Ce témoignage illustre les craintes d’organisations de défense des droits humains qui relèvent des indices d’utilisation du viol comme “arme de guerre” en Ukraine.
Rencontrée à Zaporojie, une ville où affluent chaque jour par milliers les déplacés jetés sur les routes par l’occupation russe du sud de l’Ukraine, cette femme blonde et potelée, au visage doux, est venue attendre un car pour rejoindre ses quatre enfants à Vinnytsia, dans le centre.
Dès le premier jour de l’invasion, le 24 février, elle les a envoyés là-bas, loin de leur maison de la région de Kherson (sud), en première ligne face à l’invasion.
Son mari, qui combat depuis deux ans les séparatistes prorusses dans le Donbass, dans l’est de l’Ukraine, envoyé au front, Elena explique qu’elle est restée seule sur place pour évacuer leurs biens.

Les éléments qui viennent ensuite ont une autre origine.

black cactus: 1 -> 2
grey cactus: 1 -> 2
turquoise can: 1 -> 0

Mais en raison du danger encouru sur ce trajet et de la présence de militaires russes, elle n’est pas parvenue à trouver un véhicule pour vider leur maison. C’est là que le drame s’est produit, dans l’après-midi du 3 avril, poursuit cette mère de famille. “Vers 15H00, je suis allée dans une épicerie. Pendant que je faisais la queue, des militaires russes sont entrés et ont commencé à discuter avec des clients”, raconte Elena.

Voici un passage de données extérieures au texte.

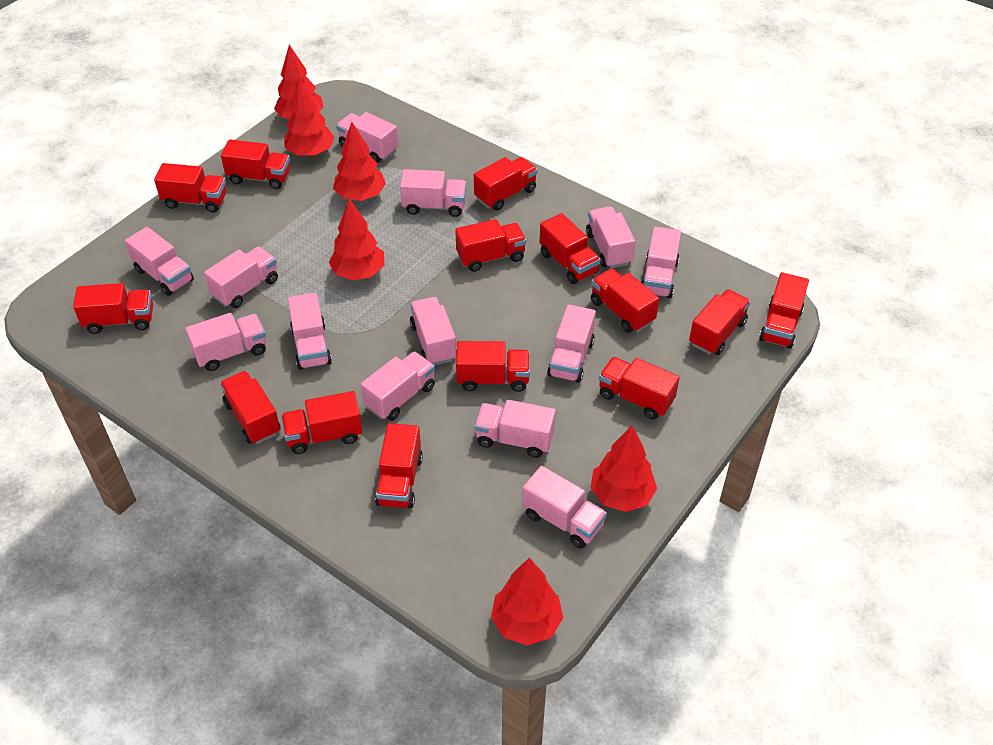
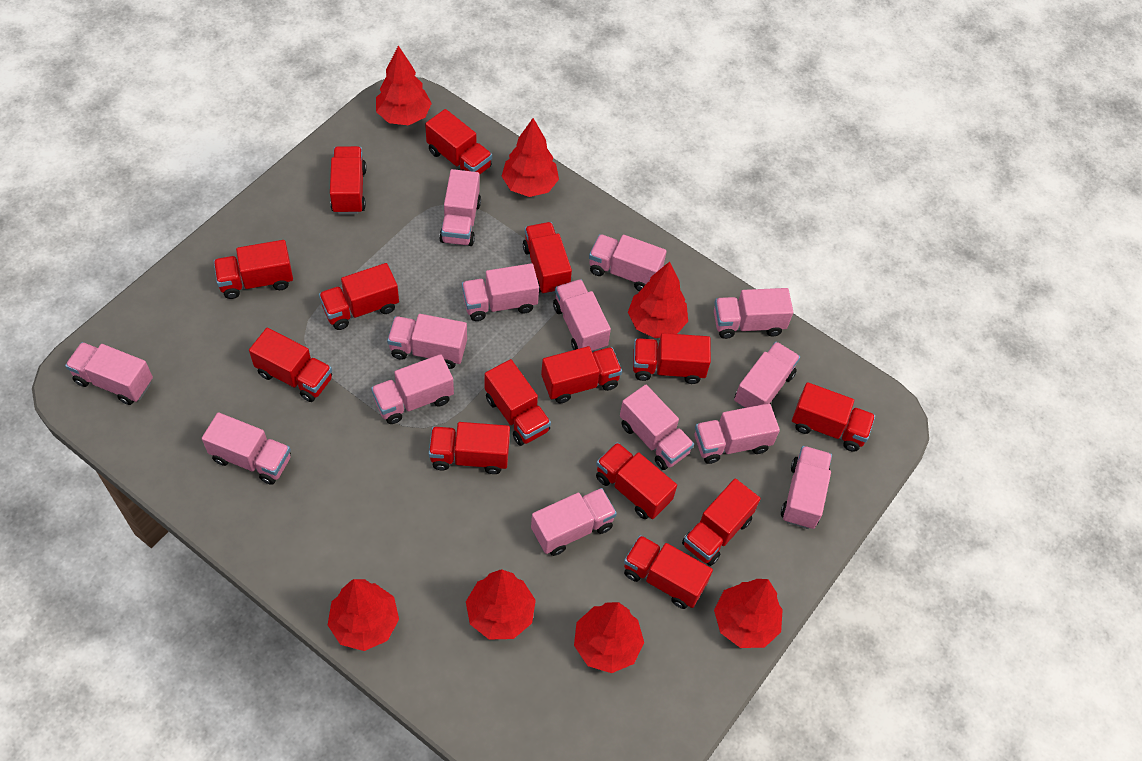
pink truck: 13 -> 14
red tree: 6 -> 7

“Je n’entendais pas de quoi ils parlaient, mais je me suis aperçue qu’un des habitants me montrait du doigt en disant : ‘c’est une banderovka’”, se remémore-t-elle. “‘C’est à cause de gens comme elle que cette guerre a éclaté’”, a-t-il ajouté, selon elle. “‘C’est la femme d’un militaire’”.

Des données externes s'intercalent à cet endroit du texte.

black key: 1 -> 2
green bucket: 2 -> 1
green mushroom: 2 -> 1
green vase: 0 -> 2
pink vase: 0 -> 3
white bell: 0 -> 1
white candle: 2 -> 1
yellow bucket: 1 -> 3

“J’ai compris qu’ils m’observaient, alors je suis rapidement sortie de la boutique. J’ai à peine eu le temps de rentrer, les deux soldats russes sont entrés par la porte derrière moi. Je n’ai pas eu le temps de prendre mon téléphone pour appeler à l’aide, ni de faire quoi que ce soit”, dit encore Elena.
“Sans un mot, ils m’ont poussée sur le lit, m’ont écrasée avec une mitraillette et déshabillée”, lâche la jeune femme avant de fondre en larmes.
“Ils ne parlaient presque pas, à part quelquefois pour me traiter de ‘banderovka’ ou se dire entre eux ‘à ton tour’. Et puis, vers quatre heures, ils sont partis parce que c’était le moment d’aller prendre leur tour de garde dans leur camp”.
Elena affirme n’en avoir encore parlé à personne, pas même à un médecin ou à un psychologue, et surtout pas à son mari. “Je suis sage-femme, je me suis administrée les premiers soins moi-même”, raconte-t-elle. “Je trouverai tout ce dont j’ai besoin une fois arrivée à destination, je veux juste retrouver mes enfants”.
Interrogée sur son état physique et psychologique, elle éclate de nouveau en sanglots: “Je me dégoûte. Je n’ai plus envie de vivre”.